Israel was also the first country to “repackage” the vaccine, which requires very low temperatures to remain safe, adopting refrigerated shipping techniques that allow vaccinations in remote locations.
As a result, Israel has vaccinated some 50 percent of the population over 30 years of age.
(An Israeli-developed vaccine, BriLife, is expected to enter the third phase of a clinical trial with over 30,000 volunteers in the coming months.)
An international vaccine strategy
Another country that has emerged as a vaccination leader has been the United Arab Emirates (UAE), with a rate of about 65 doses per 100 people. The UAE has a similar population size to Israel’s, but it took a different approach. It has been looking to develop as a regional power – one of the many reasons that drove it to sign a peace accord with Israel last year – so it made sure early on to take an important role in vaccine distribution.
Whereas many Western countries were reluctant to use the vaccines developed by China, the UAE worked closely with Beijing to observe their development process. By September, the UAE was inoculating essential workers with China’s Sinopharm vaccination. (The UAE is also using the Pfizer-BioNTech vaccine as well as Russia’s Sputnik V and the Oxford-AstraZeneca, which has run into some issues.)
The UAE is now beginning to act as a logistical center for vaccine distribution. It has ordered massive amounts of vaccine doses in order to supply countries in the Middle East and Africa. It also initiated the “Hope Consortium”, an organization for handling the difficult storage and shipping needs of the vaccine as it is distributed internationally.
Furthermore, the UAE is building a manufacturing center and will be the first nation in the Middle East to produce vaccines through licensing with Sinopharm.
A national focus
In third place is the UK, with a vaccination rate of nearly 40 percent.
In many ways, the UK has followed a plan that is the opposite of the UAE. Whereas the UAE is playing a regional role in vaccine distribution, the UK has focused on developing a vaccine using national resources. This allowed the country to buy enough supply early on to make sure that its relatively large population has enough jabs.
In fact, the UK saw that being self-sufficient in vaccine manufacturing was essential years ago, as a result of Brexit.
In 2018, it established the Vaccines Manufacturing and Innovation Centre and although the organization was not fully prepared for COVID 19, it had already developed essential expertise which was used to evaluate numerous vaccine candidates. As a result, the UK was the first country to approve the Pfizer/BioNtech solution.

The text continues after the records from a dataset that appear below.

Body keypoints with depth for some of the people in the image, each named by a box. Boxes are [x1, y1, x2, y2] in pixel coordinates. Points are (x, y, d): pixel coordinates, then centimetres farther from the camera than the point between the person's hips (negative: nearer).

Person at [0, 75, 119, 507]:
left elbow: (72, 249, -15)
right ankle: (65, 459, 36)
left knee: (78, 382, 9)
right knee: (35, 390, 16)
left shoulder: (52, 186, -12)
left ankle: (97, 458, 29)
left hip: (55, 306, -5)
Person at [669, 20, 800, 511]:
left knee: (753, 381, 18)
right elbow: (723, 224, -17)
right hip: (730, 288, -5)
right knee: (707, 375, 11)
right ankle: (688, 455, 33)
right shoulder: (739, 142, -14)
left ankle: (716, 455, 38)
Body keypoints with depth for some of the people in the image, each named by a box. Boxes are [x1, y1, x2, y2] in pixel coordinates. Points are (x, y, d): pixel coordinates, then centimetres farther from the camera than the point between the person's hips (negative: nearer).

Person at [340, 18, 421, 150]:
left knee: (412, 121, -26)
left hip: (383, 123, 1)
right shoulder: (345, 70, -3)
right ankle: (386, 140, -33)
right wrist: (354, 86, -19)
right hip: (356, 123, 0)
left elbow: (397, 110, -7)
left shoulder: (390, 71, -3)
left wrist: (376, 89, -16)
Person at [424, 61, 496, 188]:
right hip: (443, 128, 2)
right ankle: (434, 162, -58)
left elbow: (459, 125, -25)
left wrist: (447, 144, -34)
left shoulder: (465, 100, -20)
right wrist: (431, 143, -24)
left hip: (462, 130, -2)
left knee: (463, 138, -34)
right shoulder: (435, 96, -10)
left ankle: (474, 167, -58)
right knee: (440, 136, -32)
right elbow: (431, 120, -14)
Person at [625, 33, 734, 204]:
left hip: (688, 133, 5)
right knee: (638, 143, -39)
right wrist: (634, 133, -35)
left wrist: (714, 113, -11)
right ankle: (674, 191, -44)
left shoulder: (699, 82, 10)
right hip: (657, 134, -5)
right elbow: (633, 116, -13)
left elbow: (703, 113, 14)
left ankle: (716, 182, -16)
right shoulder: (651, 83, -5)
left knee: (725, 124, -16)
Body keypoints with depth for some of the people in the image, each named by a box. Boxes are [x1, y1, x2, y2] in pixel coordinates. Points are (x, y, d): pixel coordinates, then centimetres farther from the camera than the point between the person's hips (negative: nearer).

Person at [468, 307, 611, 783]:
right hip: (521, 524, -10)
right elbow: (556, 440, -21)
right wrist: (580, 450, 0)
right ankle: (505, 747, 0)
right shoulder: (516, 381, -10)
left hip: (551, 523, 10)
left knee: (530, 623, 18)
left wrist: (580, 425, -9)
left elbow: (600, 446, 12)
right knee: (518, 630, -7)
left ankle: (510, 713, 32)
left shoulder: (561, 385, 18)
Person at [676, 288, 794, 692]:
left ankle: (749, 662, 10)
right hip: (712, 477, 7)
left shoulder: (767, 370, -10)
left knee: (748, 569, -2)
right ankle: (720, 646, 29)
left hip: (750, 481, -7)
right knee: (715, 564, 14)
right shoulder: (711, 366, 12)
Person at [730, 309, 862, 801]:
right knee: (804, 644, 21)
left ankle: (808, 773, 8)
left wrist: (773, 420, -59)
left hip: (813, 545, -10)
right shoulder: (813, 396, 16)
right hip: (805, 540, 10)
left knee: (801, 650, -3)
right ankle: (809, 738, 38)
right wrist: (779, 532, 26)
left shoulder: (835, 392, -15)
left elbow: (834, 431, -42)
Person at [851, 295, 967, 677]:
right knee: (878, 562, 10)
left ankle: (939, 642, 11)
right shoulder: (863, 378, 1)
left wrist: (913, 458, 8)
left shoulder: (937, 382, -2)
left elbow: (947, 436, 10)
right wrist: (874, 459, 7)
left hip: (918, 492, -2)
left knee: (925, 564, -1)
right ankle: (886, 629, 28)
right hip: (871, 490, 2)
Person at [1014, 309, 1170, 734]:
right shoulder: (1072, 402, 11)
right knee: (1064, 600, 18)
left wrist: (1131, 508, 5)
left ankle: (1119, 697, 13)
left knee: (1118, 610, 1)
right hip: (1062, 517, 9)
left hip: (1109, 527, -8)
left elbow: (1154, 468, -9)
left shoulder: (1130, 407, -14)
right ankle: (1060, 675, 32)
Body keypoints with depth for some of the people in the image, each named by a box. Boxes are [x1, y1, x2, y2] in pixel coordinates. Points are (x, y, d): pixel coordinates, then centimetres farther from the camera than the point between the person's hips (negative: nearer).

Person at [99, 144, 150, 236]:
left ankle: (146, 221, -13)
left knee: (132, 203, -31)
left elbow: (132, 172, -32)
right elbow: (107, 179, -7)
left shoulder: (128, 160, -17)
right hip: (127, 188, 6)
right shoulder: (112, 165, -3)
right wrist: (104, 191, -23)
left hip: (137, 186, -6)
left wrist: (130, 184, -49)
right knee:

It also had an agreement with AstraZeneca three months before the EU did.
The UK’s knowledge of vaccines was also important in building low-temperature storage and shipping facilities, which it did throughout 2020.
The culture factor
It’s fascinating to look at how the top three vaccination leaders each chose a different route to success that was influenced by cultural factors. After Brexit, the UK wanted to show its independence; the UAE wanted to be a modernizing leader in the Arab world; and Israel wanted to continue being an innovation superpower. (As a side note, Israel announced plans to build vaccine production plants and act as “an international center in the fight against coronavirus.”)
With vaccination efforts ramping up across the world, it will be interesting to see how other nations perform. We should keep an eye on India, for example, with its massive manufacturing capability, and on “COVIX Countries” which are depending on the rest of the world for vaccine supply.
France also claims that it will inoculate its entire population by the summer, even though the current vaccination rate is about four percent.
Thinking ahead, and frustrated by EU delays, Austria and Denmark recently announced an alliance with Israel for second-generation vaccine development against variants.
Perhaps we’ll soon see an international strategy?